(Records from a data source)
<<<<
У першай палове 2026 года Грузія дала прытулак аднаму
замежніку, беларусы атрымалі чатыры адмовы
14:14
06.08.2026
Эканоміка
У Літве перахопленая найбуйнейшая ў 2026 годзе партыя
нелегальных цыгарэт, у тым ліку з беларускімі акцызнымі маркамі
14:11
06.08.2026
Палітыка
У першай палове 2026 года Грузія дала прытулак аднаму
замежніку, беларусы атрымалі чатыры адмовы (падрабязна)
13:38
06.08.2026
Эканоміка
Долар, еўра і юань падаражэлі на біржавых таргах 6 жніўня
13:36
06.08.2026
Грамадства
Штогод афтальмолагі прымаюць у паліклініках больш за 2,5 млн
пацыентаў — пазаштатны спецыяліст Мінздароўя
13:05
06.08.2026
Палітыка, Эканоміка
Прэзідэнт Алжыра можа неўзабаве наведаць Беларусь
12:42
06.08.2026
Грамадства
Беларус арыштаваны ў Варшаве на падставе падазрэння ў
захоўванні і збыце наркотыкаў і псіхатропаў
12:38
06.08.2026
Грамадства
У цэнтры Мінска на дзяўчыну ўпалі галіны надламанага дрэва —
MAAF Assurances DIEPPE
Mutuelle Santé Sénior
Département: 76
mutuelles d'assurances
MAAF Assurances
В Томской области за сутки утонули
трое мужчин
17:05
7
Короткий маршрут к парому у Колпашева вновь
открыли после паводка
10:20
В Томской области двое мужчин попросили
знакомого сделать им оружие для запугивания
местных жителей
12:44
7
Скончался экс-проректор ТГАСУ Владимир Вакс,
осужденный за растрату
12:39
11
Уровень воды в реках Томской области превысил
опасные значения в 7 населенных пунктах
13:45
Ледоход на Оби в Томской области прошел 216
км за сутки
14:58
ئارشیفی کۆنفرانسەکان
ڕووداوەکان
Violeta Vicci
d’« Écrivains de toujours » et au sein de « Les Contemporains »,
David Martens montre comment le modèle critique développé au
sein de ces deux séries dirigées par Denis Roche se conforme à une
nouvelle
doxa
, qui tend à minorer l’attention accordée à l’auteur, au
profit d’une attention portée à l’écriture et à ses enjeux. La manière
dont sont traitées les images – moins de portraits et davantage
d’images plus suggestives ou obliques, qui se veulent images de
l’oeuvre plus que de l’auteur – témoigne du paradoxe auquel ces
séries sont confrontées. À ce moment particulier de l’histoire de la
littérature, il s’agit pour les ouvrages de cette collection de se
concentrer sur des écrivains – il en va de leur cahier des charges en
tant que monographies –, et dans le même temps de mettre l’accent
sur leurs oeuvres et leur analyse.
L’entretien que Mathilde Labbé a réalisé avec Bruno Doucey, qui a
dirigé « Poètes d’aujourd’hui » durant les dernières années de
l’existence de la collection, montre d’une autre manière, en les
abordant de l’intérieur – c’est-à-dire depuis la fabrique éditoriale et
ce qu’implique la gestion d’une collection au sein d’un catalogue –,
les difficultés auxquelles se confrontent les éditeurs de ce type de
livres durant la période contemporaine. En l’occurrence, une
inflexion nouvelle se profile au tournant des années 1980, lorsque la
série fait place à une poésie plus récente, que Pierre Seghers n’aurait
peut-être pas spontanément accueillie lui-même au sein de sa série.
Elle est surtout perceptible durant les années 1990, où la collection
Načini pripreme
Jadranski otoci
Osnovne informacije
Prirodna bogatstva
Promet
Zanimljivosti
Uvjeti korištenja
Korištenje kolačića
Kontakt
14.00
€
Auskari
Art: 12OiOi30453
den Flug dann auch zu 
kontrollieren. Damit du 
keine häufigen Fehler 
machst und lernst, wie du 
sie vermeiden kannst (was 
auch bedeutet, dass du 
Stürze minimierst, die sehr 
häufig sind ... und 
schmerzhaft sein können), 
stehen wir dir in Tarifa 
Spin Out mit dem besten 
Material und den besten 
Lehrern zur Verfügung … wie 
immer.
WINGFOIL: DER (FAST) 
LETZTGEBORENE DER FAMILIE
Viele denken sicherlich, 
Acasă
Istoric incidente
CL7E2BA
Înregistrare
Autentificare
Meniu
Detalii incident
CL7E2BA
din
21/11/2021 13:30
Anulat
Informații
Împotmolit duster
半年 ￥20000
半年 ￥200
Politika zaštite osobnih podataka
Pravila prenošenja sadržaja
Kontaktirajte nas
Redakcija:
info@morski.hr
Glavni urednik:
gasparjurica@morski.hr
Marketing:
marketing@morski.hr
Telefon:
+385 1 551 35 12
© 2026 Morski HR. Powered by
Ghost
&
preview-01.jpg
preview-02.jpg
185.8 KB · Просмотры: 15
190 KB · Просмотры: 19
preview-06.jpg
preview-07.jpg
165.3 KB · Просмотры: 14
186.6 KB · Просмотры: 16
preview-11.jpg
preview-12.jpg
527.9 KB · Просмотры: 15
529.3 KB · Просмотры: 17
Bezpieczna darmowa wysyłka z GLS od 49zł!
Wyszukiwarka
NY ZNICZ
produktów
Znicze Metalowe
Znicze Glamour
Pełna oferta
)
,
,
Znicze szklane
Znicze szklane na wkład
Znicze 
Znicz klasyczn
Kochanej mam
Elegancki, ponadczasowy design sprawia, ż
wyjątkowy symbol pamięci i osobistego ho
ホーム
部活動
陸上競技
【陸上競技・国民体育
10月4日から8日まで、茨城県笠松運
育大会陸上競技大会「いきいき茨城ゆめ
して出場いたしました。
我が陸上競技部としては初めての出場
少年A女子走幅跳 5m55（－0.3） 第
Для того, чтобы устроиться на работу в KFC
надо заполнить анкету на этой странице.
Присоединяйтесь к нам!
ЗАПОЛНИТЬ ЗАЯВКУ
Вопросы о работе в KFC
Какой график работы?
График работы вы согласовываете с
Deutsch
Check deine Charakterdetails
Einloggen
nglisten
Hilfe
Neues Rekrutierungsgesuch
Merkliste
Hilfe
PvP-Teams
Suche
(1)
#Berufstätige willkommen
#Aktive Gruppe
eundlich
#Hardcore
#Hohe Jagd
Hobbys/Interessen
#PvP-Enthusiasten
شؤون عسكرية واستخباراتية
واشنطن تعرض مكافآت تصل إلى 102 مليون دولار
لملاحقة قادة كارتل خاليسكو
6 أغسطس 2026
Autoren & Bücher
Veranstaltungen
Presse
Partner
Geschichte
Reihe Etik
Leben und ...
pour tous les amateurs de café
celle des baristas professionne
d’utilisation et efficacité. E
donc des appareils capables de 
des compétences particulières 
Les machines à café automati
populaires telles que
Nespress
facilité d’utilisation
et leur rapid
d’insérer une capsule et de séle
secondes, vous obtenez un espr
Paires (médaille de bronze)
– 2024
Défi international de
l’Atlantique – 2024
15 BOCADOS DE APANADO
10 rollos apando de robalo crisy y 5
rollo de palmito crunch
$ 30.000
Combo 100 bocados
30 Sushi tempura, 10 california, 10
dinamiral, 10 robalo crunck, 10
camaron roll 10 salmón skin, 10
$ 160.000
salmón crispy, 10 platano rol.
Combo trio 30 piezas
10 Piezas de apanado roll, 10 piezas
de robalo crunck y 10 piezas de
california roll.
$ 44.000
>>>>
### What you will do
Starting at the line that has "пацыентаў — пазаштатны спецыяліст Мінздароўя" in the records above, restate word for word every line until the one that has "знакомого сделать им оружие для запугивания", and include that one as well.

### Solution for this task
пацыентаў — пазаштатны спецыяліст Мінздароўя
13:05
06.08.2026
Палітыка, Эканоміка
Прэзідэнт Алжыра можа неўзабаве наведаць Беларусь
12:42
06.08.2026
Грамадства
Беларус арыштаваны ў Варшаве на падставе падазрэння ў
захоўванні і збыце наркотыкаў і псіхатропаў
12:38
06.08.2026
Грамадства
У цэнтры Мінска на дзяўчыну ўпалі галіны надламанага дрэва —
MAAF Assurances DIEPPE
Mutuelle Santé Sénior
Département: 76
mutuelles d'assurances
MAAF Assurances
В Томской области за сутки утонули
трое мужчин
17:05
7
Короткий маршрут к парому у Колпашева вновь
открыли после паводка
10:20
В Томской области двое мужчин попросили
знакомого сделать им оружие для запугивания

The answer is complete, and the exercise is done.